## INPUT FOR THIS TASK:
----------

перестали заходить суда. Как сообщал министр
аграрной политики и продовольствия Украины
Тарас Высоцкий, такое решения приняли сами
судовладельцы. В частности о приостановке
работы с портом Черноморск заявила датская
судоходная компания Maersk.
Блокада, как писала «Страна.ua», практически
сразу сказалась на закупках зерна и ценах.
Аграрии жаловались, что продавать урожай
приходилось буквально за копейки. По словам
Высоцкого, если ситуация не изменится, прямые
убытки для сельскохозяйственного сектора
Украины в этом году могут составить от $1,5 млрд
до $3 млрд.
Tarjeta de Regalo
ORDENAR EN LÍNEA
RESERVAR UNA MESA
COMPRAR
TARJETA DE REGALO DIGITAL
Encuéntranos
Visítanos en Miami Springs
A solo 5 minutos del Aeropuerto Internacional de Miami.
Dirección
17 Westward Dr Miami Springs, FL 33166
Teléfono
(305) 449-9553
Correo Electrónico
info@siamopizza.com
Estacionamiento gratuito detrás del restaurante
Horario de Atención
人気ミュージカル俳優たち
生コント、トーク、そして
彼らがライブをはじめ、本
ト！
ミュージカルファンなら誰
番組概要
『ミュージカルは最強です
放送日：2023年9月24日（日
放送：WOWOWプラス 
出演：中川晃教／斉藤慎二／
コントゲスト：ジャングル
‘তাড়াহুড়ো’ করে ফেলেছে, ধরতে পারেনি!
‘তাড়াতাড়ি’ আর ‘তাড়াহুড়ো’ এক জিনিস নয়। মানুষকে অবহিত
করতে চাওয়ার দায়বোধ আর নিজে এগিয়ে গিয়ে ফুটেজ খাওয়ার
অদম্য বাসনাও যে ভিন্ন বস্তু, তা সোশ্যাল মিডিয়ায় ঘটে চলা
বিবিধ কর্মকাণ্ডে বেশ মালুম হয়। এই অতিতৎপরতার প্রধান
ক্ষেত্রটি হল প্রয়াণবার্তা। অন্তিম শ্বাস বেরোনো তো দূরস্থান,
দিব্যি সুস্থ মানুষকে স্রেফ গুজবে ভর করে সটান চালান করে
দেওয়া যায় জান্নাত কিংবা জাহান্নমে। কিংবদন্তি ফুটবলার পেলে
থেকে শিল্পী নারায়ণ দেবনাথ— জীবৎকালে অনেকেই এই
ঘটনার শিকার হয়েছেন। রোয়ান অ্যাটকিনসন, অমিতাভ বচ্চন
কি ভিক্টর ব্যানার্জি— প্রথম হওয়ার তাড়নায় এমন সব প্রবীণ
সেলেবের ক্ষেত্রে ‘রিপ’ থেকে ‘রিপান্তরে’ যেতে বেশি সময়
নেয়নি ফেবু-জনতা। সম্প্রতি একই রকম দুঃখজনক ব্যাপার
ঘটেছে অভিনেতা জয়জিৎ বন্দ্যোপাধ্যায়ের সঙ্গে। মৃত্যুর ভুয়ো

----------

## WORK TASK:
Turn every line of the data above into a numbered list, one line per item, and leave out any blank lines.

## RESPONSE TO THE EXERCISE:
1. перестали заходить суда. Как сообщал министр
2. аграрной политики и продовольствия Украины
3. Тарас Высоцкий, такое решения приняли сами
4. судовладельцы. В частности о приостановке
5. работы с портом Черноморск заявила датская
6. судоходная компания Maersk.
7. Блокада, как писала «Страна.ua», практически
8. сразу сказалась на закупках зерна и ценах.
9. Аграрии жаловались, что продавать урожай
10. приходилось буквально за копейки. По словам
11. Высоцкого, если ситуация не изменится, прямые
12. убытки для сельскохозяйственного сектора
13. Украины в этом году могут составить от $1,5 млрд
14. до $3 млрд.
15. Tarjeta de Regalo
16. ORDENAR EN LÍNEA
17. RESERVAR UNA MESA
18. COMPRAR
19. TARJETA DE REGALO DIGITAL
20. Encuéntranos
21. Visítanos en Miami Springs
22. A solo 5 minutos del Aeropuerto Internacional de Miami.
23. Dirección
24. 17 Westward Dr Miami Springs, FL 33166
25. Teléfono
26. (305) 449-9553
27. Correo Electrónico
28. info@siamopizza.com
29. Estacionamiento gratuito detrás del restaurante
30. Horario de Atención
31. 人気ミュージカル俳優たち
32. 生コント、トーク、そして
33. 彼らがライブをはじめ、本
34. ト！
35. ミュージカルファンなら誰
36. 番組概要
37. 『ミュージカルは最強です
38. 放送日：2023年9月24日（日
39. 放送：WOWOWプラス 
40. 出演：中川晃教／斉藤慎二／
41. コントゲスト：ジャングル
42. ‘তাড়াহুড়ো’ করে ফেলেছে, ধরতে পারেনি!
43. ‘তাড়াতাড়ি’ আর ‘তাড়াহুড়ো’ এক জিনিস নয়। মানুষকে অবহিত
44. করতে চাওয়ার দায়বোধ আর নিজে এগিয়ে গিয়ে ফুটেজ খাওয়ার
45. অদম্য বাসনাও যে ভিন্ন বস্তু, তা সোশ্যাল মিডিয়ায় ঘটে চলা
46. বিবিধ কর্মকাণ্ডে বেশ মালুম হয়। এই অতিতৎপরতার প্রধান
47. ক্ষেত্রটি হল প্রয়াণবার্তা। অন্তিম শ্বাস বেরোনো তো দূরস্থান,
48. দিব্যি সুস্থ মানুষকে স্রেফ গুজবে ভর করে সটান চালান করে
49. দেওয়া যায় জান্নাত কিংবা জাহান্নমে। কিংবদন্তি ফুটবলার পেলে
50. থেকে শিল্পী নারায়ণ দেবনাথ— জীবৎকালে অনেকেই এই
51. ঘটনার শিকার হয়েছেন। রোয়ান অ্যাটকিনসন, অমিতাভ বচ্চন
52. কি ভিক্টর ব্যানার্জি— প্রথম হওয়ার তাড়নায় এমন সব প্রবীণ
53. সেলেবের ক্ষেত্রে ‘রিপ’ থেকে ‘রিপান্তরে’ যেতে বেশি সময়
54. নেয়নি ফেবু-জনতা। সম্প্রতি একই রকম দুঃখজনক ব্যাপার
55. ঘটেছে অভিনেতা জয়জিৎ বন্দ্যোপাধ্যায়ের সঙ্গে। মৃত্যুর ভুয়ো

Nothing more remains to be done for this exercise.